MOFs derived ZnSe/N-doped carbon nanosheets as multifunctional interlayers for ultralong-Life lithium-sulfur batteries

Abstract

• Zinc-based MOFs derived ZnSe/NC nanosheets were synthesized through a feasible process for improving the performance of Li-S batteries. • ZnSe/NC nanosheets have good conductivity and multiple adsorptive/catalytic sites. • The Li-S cells with the modified separator show an outstanding lifespan over 1500 cycles at 1 C with a low capacity decay of 0.046% per cycle. The shuttle effect and slow conversion rate of lithium polysulfides (LiPSs) have become the main obstructs to the development of lithium-sulfur (Li-S) batteries. Herein, the low cost metal-organic frameworks derived nitrogen-doped carbon nanosheets embedded with zinc selenide nanoparticles (ZnSe/NC nanosheets) were designed and synthesized for Li-S batteries. As the LiPSs trapping-layer, these nanocomposites provide some key benefits: (1) The nitrogen doping changes local electron distribution in the carbon nanosheets, thus the electrical conductivity is greatly improved for facilitating the transport of electrons/ions. (2) Nitrogen atoms and ZnSe nanoparticles play an important role in anchoring the LiPSs via chemical interactions. (3) The remarkable catalytic activity of ZnSe nanoparticles can accelerate the redox kinetics of LiPSs.

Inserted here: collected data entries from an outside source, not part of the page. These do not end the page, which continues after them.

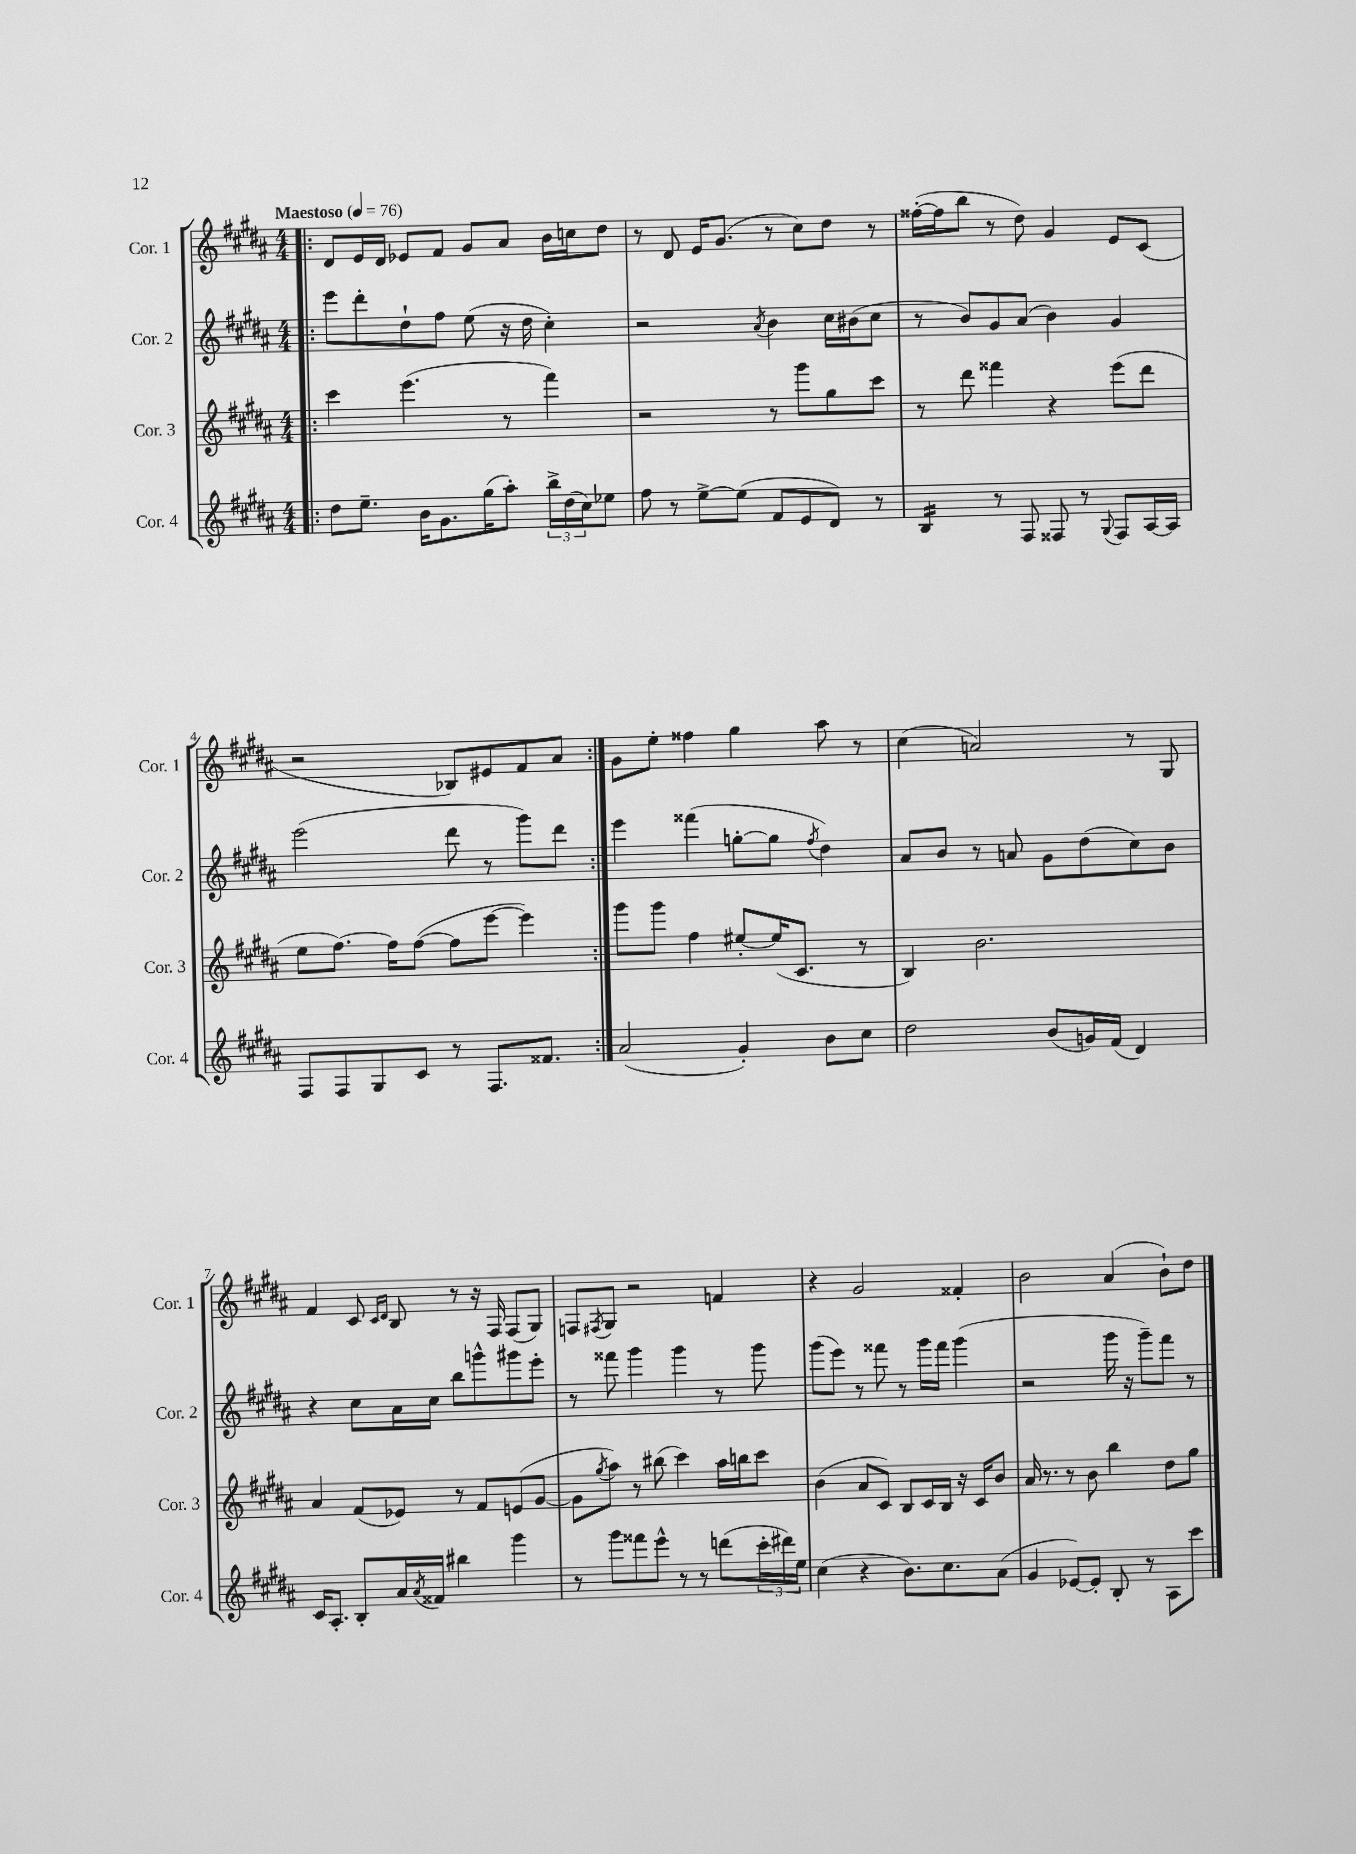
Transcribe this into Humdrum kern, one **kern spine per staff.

**kern	**kern	**kern	**kern
*part4	*part3	*part2	*part1
*staff4	*staff3	*staff2	*staff1
*I"Cor. 4	*I"Cor. 3	*I"Cor. 2	*I"Cor. 1
*I'Cor. 4	*I'Cor. 3	*I'Cor. 2	*I'Cor. 1
*clefG2	*clefG2	*clefG2	*clefG2
*k[f#c#g#d#a#]	*k[f#c#g#d#a#]	*k[f#c#g#d#a#]	*k[f#c#g#d#a#]
*M4/4	*M4/4	*M4/4	*M4/4
*MM76	*MM76	*MM76	*MM76
=1!|:	=1!|:	=1!|:	=1!|:
!	!	!	!LO:TX:a:B:t=Maestoso
8dd#\L	4ccc#\	8eee\L	8d#/L
8.ee~\J	.	8ddd#'\	16e/L
.	.	.	16d#/JJ
.	(4.eee\	8dd#`\	8e-X/L
16b\KL	.	.	.
8.g#\	.	8ff#\J	8f#/J
.	.	(8ee\	8g#/L
(16gg#\K	.	.	.
8aa#'\J)	8r	16r	8a#/J
.	.	16dd#\	.
24bb^\LL	4fff#\)	4cc#'\)	16b\LL
(24dd#\	.	.	.
.	.	.	16ccn\J
24cc#\J)	.	.	.
8ee-X\J	.	.	8dd#\J
=2	=2	=2	=2
8ff#\	2r	2r	8r
8r	.	.	8d#/
[8ee^\L	.	.	16e/KL
.	.	.	(8.g#/J
(8ee\J]	.	.	.
.	.	8qa#/	.
8f#/L	8r	4b\	8r
8e/	8ggg#\L	.	8cc#\L)
8d#/J)	8gg#\	16cc#\LL	8dd#\J
.	.	(16b#X\J	.
8r	8ccc#\J	8cc#\J	8r
=3	=3	=3	=3
*tremolo	*	*	*
16B/LL	8r	8r	([16ff##X'\LL
16B/	.	.	16ff##\J]
16B/	8ddd#\	8b/L)	8bb\J
16B/JJ	.	.	.
*Xtremolo	*	*	*
8r	4fff##X\	8g#/	8r
8F#/	.	(8a#/J	8dd#\)
8F##X/	4r	4b\)	4g#/
8r	.	.	.
8qqG#/	.	.	.
8F##/L	(8eee\L	4g#/	8e/L
[16A#/L	8ddd#\J	.	(8c#/J
16A#/JJ]	.	.	.
!!LO:LB:g=z
=4	=4	=4	=4
8F#/L	8ee\L	(2eee\	2r
8F#/	[8.ff#\J)	.	.
8G#/	.	.	.
.	16ff#\KL]	.	.
8c#/J	([8ff#\J	.	.
8r	8ff#\L]	8ddd#\	8B-X/L)
8.F#/L	[8eee\J	8r	8e#X/
.	4eee\])	8ggg#\L)	8f#/
8.f##X/J	.	.	.
.	.	8ddd#\J	8a#/J
=5:|!	=5:|!	=5:|!	=5:|!
(2a#/	8ggg#\L	4eee\	8g#\L
.	8ggg#\J	.	8ee'\J
.	4ff#\	(4fff##X\	4ff##X\
4g#'/)	[8ee#X'/L	[8ggn'\L	4gg#\
.	(16ee#/K]	8gg\J]	.
.	8.c#/J	.	.
.	.	8qff#/	.
8b\L	.	4dd#\)	8aa#\
8cc#\J	8r	.	8r
=6	=6	=6	=6
2dd#\	4B/)	8a#/L	(4cc#\
.	.	8b/J	.
.	2.b\	8r	2an/)
.	.	8an/	.
(8b/L	.	8g#\L	.
16gn/L)	.	(8dd#\	.
(16f#/JJ	.	.	.
4d#/)	.	8cc#\)	8r
.	.	8b\J	8G#/
!!LO:LB:g=z
=7	=7	=7	=7
16c#/KL	4a#/	4r	4f#/
8.A#'/J	.	.	.
8B'/L	(8f#/L	8cc#\L	8c#/
.	.	.	16qqc#/LL
.	.	.	16qqd#/JJ
16a#/L	8e-X/J)	16a#\L	8B/
8qa#/	.	.	.
16f##X/JJ	.	16cc#\JJ	.
4bb#X\	8r	8bb\L	8r
.	8f#/L	8gggn^^\	16r
.	.	.	16F#/
4ggg#\	(8en/	8ggg#X\	(8F#/L
.	[8g#/J	8eee'\J	8G#/J)
=8	=8	=8	=8
8r	8g#\L]	8r	8Fn/L
.	8qgg#/	.	8qF#X/
8ggg#\L	8aa#\J)	8fff##X\	8G#/J
8fff##X\	8r	4ggg#\	2r
8eee^^\J	(8bb#X\	.	.
8r	4ccc#\)	4ggg#\	.
8r	.	.	.
(8dddn\L	16aa#\LL	8r	4fn/
.	16bbn\J	.	.
24ccc#'\L	8ccc#\J	8ggg#\	.
24ddd#X\)	.	.	.
24ee\JJ	.	.	.
=9	=9	=9	=9
(4cc#\	(4b\	(8ggg#\L	4r
.	.	8eee\J)	.
4r	8a#/L	8r	2g#/
.	8c#/J)	8fff##X\	.
8.b\L)	8B/L	8r	.
.	16c#/L	16ggg#\LL	.
8.cc#\	16B/JJ	16fff##\JJ	.
.	16r	(4ggg#\	4f##X'/
.	16c#/KL	.	.
(8a#\J	8b/J	.	.
=10	=10	=10	=10
4g#/	16a#/	2r	2b\
.	8.r	.	.
[8e-X/L)	8r	.	.
8e-'/J]	8b\	.	.
8B'/	4bb\	16ggg#\	(4a#/
.	.	16r	.
8r	.	8ggg#~\L)	.
8A#\L	8dd#\L	8fff#\J	8b`\L)
8ccc#\J	8gg#\J	8r	8dd#\J
==	==	==	==
*-	*-	*-	*-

As a result, the Li-S battery with the ZnSe/NC nanosheets modified separator exhibits ultralong lifespan over 1500 cycles with a small capacity loss of only 0.046% per cycle at 1 C, which is superior over those reported values. Furthermore, the Li-S battery with a high sulfur loading of 4.71 mg cm −2 can still maintain a high areal capacity of 4.28 mAh cm −2 after 50 cycles. This work provides a new route to the design of multifunctional low cost and high-performance separators for remarkably stable Li-S batteries.